I want to generate a dataframe that contains lists of a person's potential favorite crayon colors, based on their favorite color. I have two dataframes that contain the necessary information:
df1 = pd.DataFrame({'person':['Jeff','Marie','Jenna','Mike'], 'color':['blue', 'purple', 'brown', 'green']}, columns=['person','color'])
df2 = pd.DataFrame({'possible_crayons':['christmas red','infra red','scarlet','sunset orange', 'neon carrot','lemon','forest green','pine','navy','aqua','periwinkle','royal purple'],'color':['red','red','red','orange','orange','yellow','green','green','blue','blue','purple','purple']}, columns=['possible_crayons','color'])

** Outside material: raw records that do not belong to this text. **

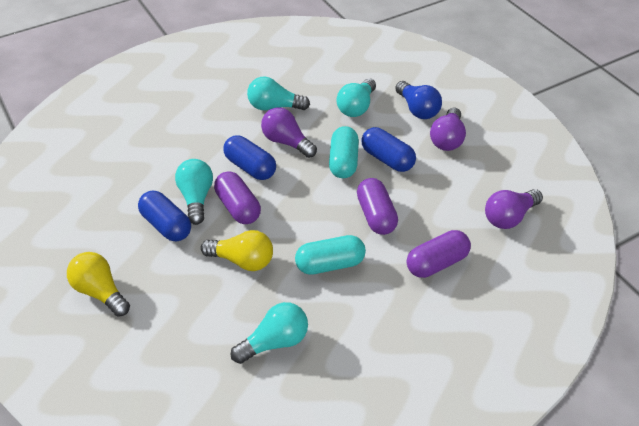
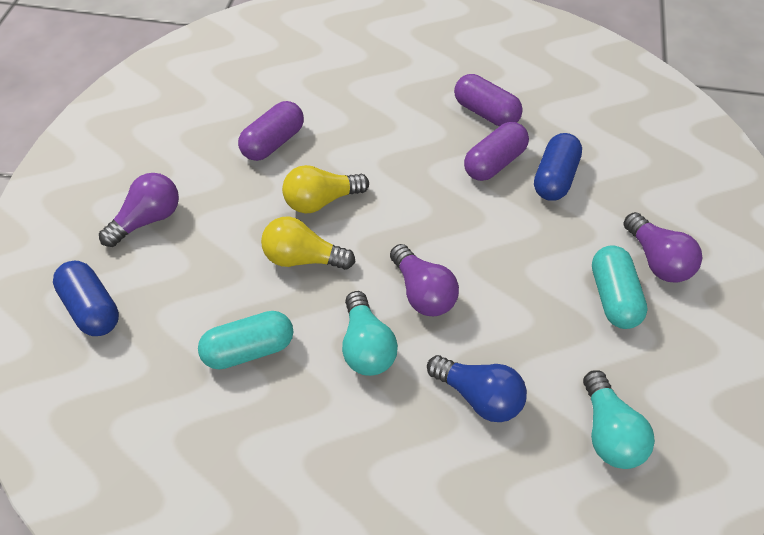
blue capsule: 3 -> 2
turquoise light bulb: 4 -> 2

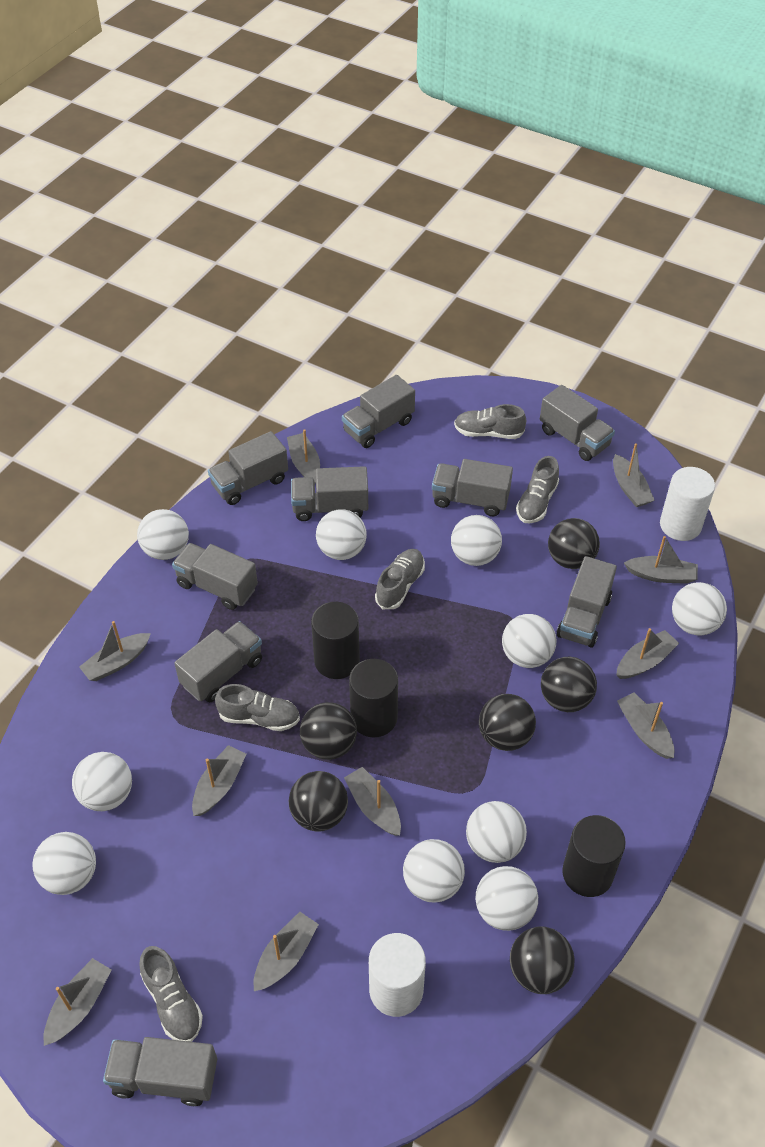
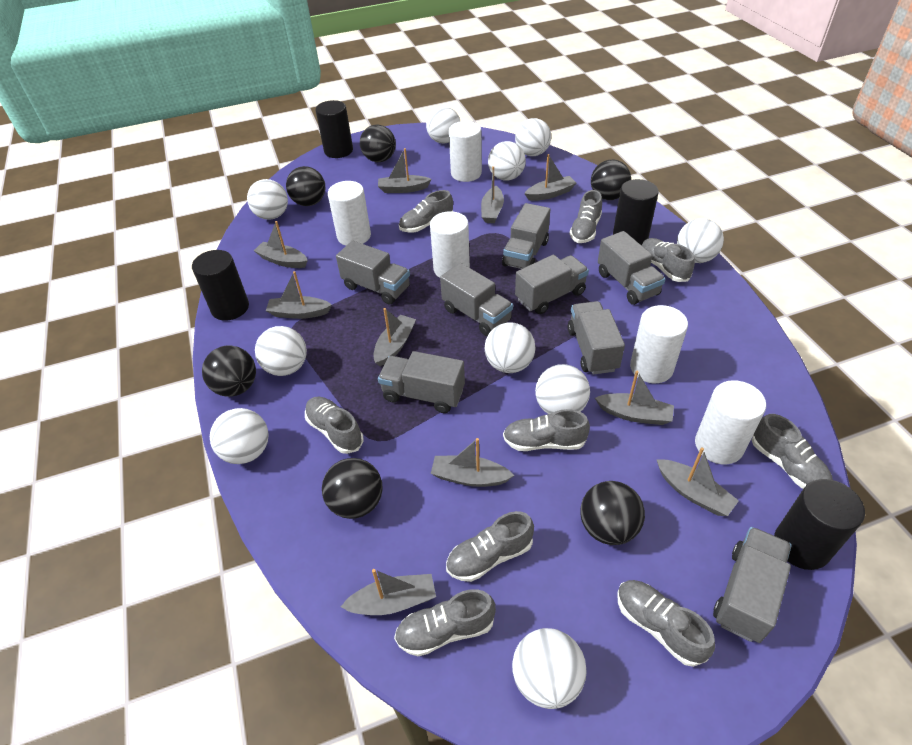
black cylinder: 3 -> 4
grey shoe: 5 -> 9
grey truck: 9 -> 8
white cylinder: 2 -> 5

I want to reference one database against the other by matching the df1 color entry to the df2 color entry, and returning the corresponding possible_crayons values as a list in a new column in df1. Any terms that did not find a match would be labeled N/A. So the desired output would be:
person favorite_color possible_crayons_list
Jeff blue [navy, aqua]
Marie purple [periwinkle, royal purple]
Jenna brown NaN
Mike green [forest green, pink]
I've tried:
mergedDF = pd.merge(df1, df2, how='left')
However, this results in the following:
person color possible_crayons
0 Jeff blue navy
1 Jeff blue aqua
2 Marie purple periwinkle
3 Marie purple royal purple
4 Jenna brown NaN
5 Mike green forest green
6 Mike green pine
Is there any way to achieve my desired output of lists?